Repeat, exactly and in full, the lines of the listing below, but without any pictures.

[start]

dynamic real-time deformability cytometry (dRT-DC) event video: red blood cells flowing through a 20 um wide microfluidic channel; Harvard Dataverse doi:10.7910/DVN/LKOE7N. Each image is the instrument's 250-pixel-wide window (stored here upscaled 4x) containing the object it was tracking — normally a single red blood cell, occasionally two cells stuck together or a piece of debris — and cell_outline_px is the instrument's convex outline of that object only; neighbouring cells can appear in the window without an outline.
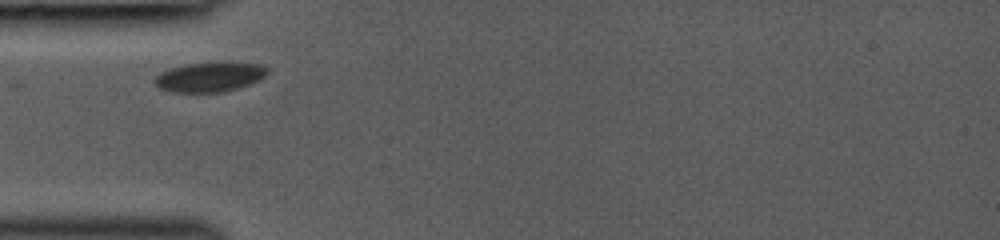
{"species": "common noctule bat (a hibernating species)", "species_latin": "Nyctalus noctula", "temperature_condition": "room temperature", "stored_images_in_passage": 7, "camera_frame_rate_fps": 3000, "um_per_image_px": 0.085, "animal": {"sex": "female", "body_mass_g": 19.0, "forearm_length_mm": 53.3}, "frame": {"image": 1, "passage_image": 1, "time_ms": 0.0, "image_size_px": [1000, 240], "cell_outline_px": [[268, 72], [260, 80], [224, 92], [172, 92], [160, 88], [152, 80], [160, 72], [172, 68], [188, 64], [260, 64], [268, 68]], "centroid_in_image_um": [17.79, 6.57], "position_along_channel_um": 67.2, "area_um2": 18.79}}
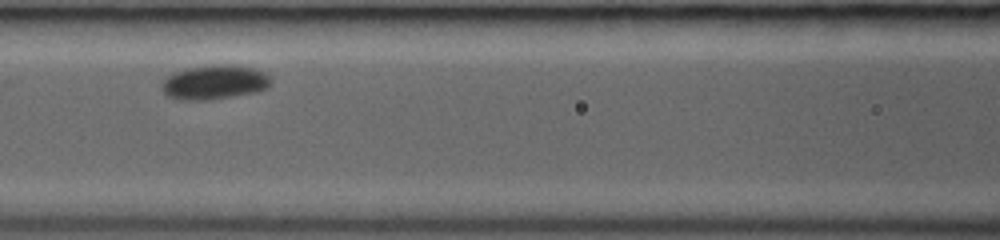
{"frame": {"image": 2, "passage_image": 3, "time_ms": 2.0, "image_size_px": [1000, 240], "cell_outline_px": [[272, 80], [268, 88], [252, 92], [232, 96], [208, 100], [180, 100], [168, 96], [160, 88], [164, 80], [172, 72], [184, 68], [216, 64], [232, 64], [252, 68], [264, 72]], "centroid_in_image_um": [18.19, 6.98], "position_along_channel_um": 148.4, "area_um2": 21.91}}
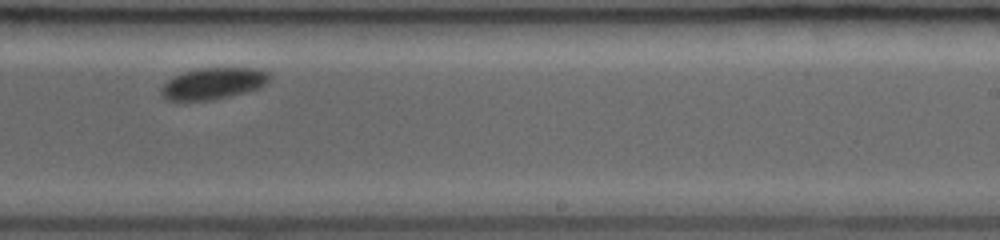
{"frame": {"image": 3, "passage_image": 6, "time_ms": 5.0, "image_size_px": [1000, 240], "cell_outline_px": [[272, 76], [268, 84], [260, 88], [248, 92], [212, 100], [168, 100], [160, 92], [160, 88], [172, 76], [184, 72], [200, 68], [260, 68], [268, 72]], "centroid_in_image_um": [18.19, 7.09], "position_along_channel_um": 270.8, "area_um2": 20.11}}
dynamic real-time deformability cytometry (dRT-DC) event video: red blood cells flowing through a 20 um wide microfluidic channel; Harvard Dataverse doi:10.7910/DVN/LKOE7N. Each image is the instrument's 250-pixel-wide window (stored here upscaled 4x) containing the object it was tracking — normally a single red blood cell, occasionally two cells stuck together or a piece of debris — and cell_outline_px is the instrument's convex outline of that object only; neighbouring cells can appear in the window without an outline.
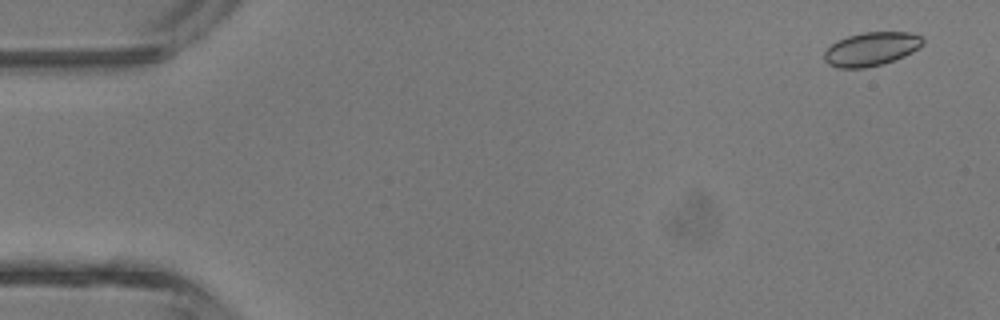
{"species": "common noctule bat (a hibernating species)", "species_latin": "Nyctalus noctula", "temperature_condition": "room temperature", "stored_images_in_passage": 5, "camera_frame_rate_fps": 3000, "um_per_image_px": 0.085, "animal": {"sex": "male", "body_mass_g": 13.3}, "frame": {"image": 1, "passage_image": 1, "time_ms": 0.0, "image_size_px": [1000, 320], "cell_outline_px": [[924, 44], [920, 48], [904, 56], [884, 64], [864, 68], [836, 68], [828, 64], [824, 60], [824, 52], [836, 40], [860, 32], [908, 32], [924, 36]], "centroid_in_image_um": [74.07, 4.16], "position_along_channel_um": 10.9, "area_um2": 19.65}}
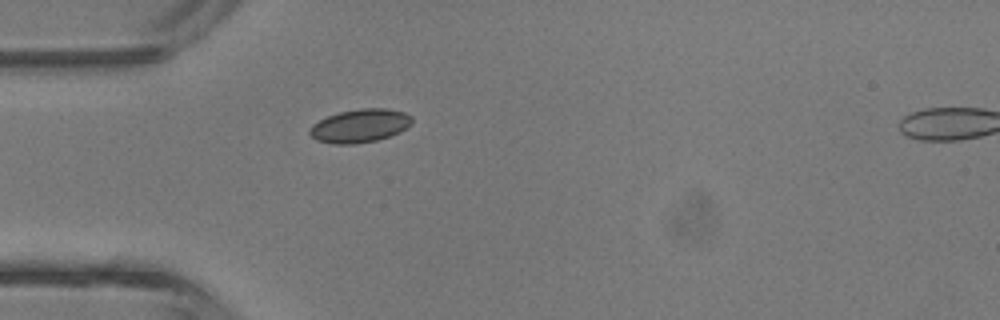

[end]

COMPLETE OUTPUT -
dynamic real-time deformability cytometry (dRT-DC) event video: red blood cells flowing through a 20 um wide microfluidic channel; Harvard Dataverse doi:10.7910/DVN/LKOE7N. Each image is the instrument's 250-pixel-wide window (stored here upscaled 4x) containing the object it was tracking — normally a single red blood cell, occasionally two cells stuck together or a piece of debris — and cell_outline_px is the instrument's convex outline of that object only; neighbouring cells can appear in the window without an outline.
{"species": "common noctule bat (a hibernating species)", "species_latin": "Nyctalus noctula", "temperature_condition": "room temperature", "stored_images_in_passage": 7, "camera_frame_rate_fps": 3000, "um_per_image_px": 0.085, "animal": {"sex": "female", "body_mass_g": 19.0, "forearm_length_mm": 53.3}, "frame": {"image": 1, "passage_image": 1, "time_ms": 0.0, "image_size_px": [1000, 240], "cell_outline_px": [[268, 72], [260, 80], [224, 92], [172, 92], [160, 88], [152, 80], [160, 72], [172, 68], [188, 64], [260, 64], [268, 68]], "centroid_in_image_um": [17.79, 6.57], "position_along_channel_um": 67.2, "area_um2": 18.79}}
{"frame": {"image": 2, "passage_image": 3, "time_ms": 2.0, "image_size_px": [1000, 240], "cell_outline_px": [[272, 80], [268, 88], [252, 92], [232, 96], [208, 100], [180, 100], [168, 96], [160, 88], [164, 80], [172, 72], [184, 68], [216, 64], [232, 64], [252, 68], [264, 72]], "centroid_in_image_um": [18.19, 6.98], "position_along_channel_um": 148.4, "area_um2": 21.91}}
{"frame": {"image": 3, "passage_image": 6, "time_ms": 5.0, "image_size_px": [1000, 240], "cell_outline_px": [[272, 76], [268, 84], [260, 88], [248, 92], [212, 100], [168, 100], [160, 92], [160, 88], [172, 76], [184, 72], [200, 68], [260, 68], [268, 72]], "centroid_in_image_um": [18.19, 7.09], "position_along_channel_um": 270.8, "area_um2": 20.11}}
dynamic real-time deformability cytometry (dRT-DC) event video: red blood cells flowing through a 20 um wide microfluidic channel; Harvard Dataverse doi:10.7910/DVN/LKOE7N. Each image is the instrument's 250-pixel-wide window (stored here upscaled 4x) containing the object it was tracking — normally a single red blood cell, occasionally two cells stuck together or a piece of debris — and cell_outline_px is the instrument's convex outline of that object only; neighbouring cells can appear in the window without an outline.
{"species": "common noctule bat (a hibernating species)", "species_latin": "Nyctalus noctula", "temperature_condition": "room temperature", "stored_images_in_passage": 5, "camera_frame_rate_fps": 3000, "um_per_image_px": 0.085, "animal": {"sex": "male", "body_mass_g": 13.3}, "frame": {"image": 1, "passage_image": 1, "time_ms": 0.0, "image_size_px": [1000, 320], "cell_outline_px": [[924, 44], [920, 48], [904, 56], [884, 64], [864, 68], [836, 68], [828, 64], [824, 60], [824, 52], [836, 40], [860, 32], [908, 32], [924, 36]], "centroid_in_image_um": [74.07, 4.16], "position_along_channel_um": 10.9, "area_um2": 19.65}}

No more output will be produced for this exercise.